▶ _Work to complete_
Filter the data below and keep only the lines that contain the word "which", copying each one unchanged.

Entries supplied: Begin

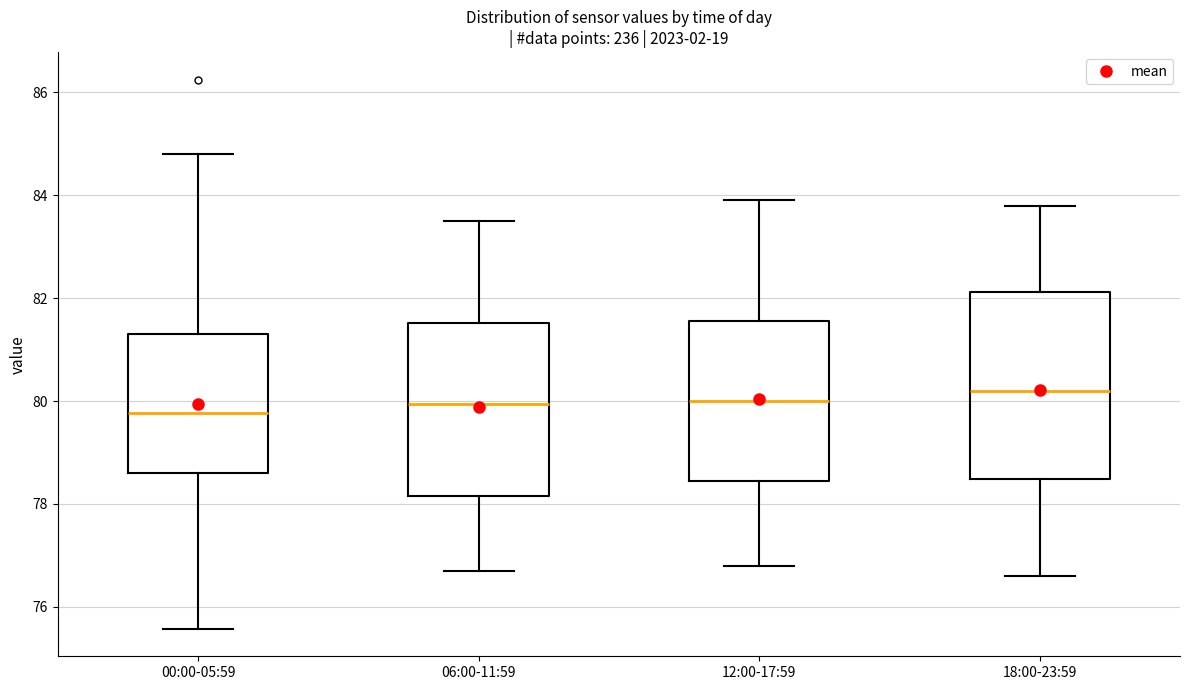

Comparing the boxes themselves (not the whiskers), which one is the tallest?

18:00-23:59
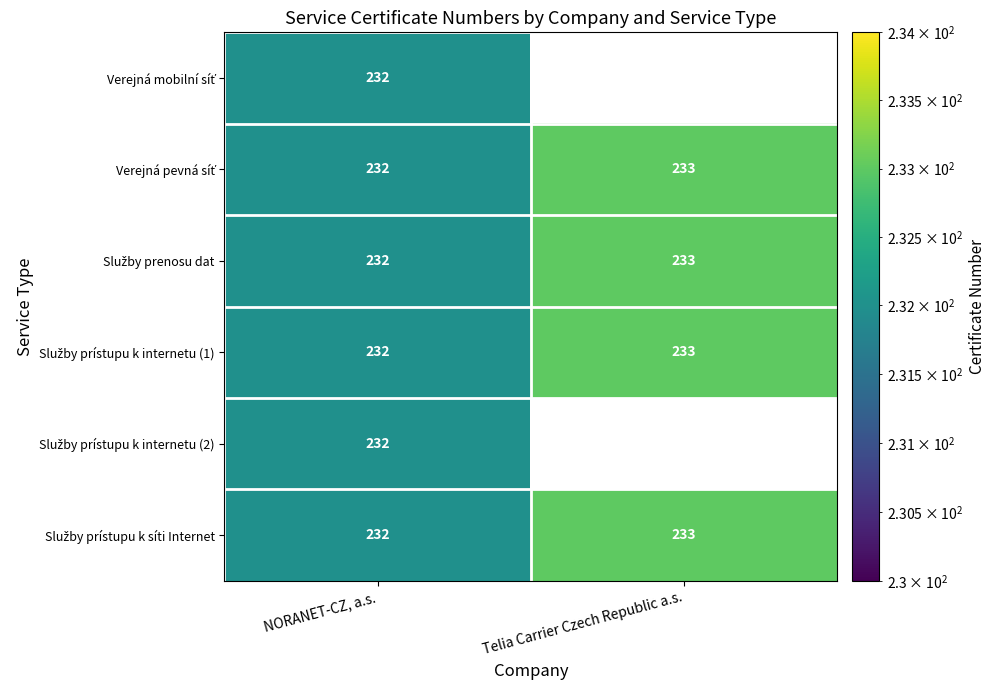

At which category is the sum across all series the highest?

NORANET-CZ, a.s.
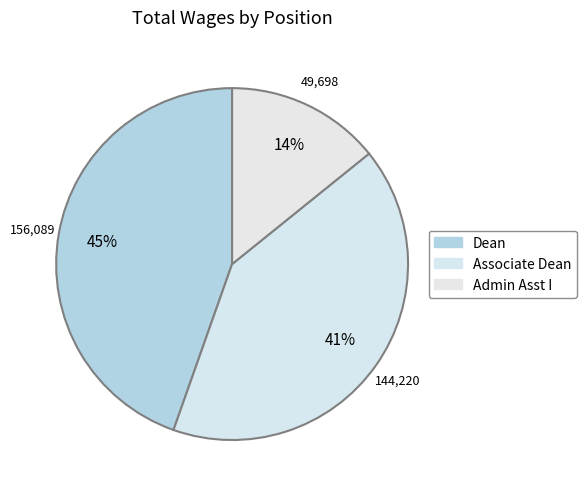

Count the number of slices in the pie.

3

Entries supplied: End

▶ _Answer below_
Comparing the boxes themselves (not the whiskers), which one is the tallest?
At which category is the sum across all series the highest?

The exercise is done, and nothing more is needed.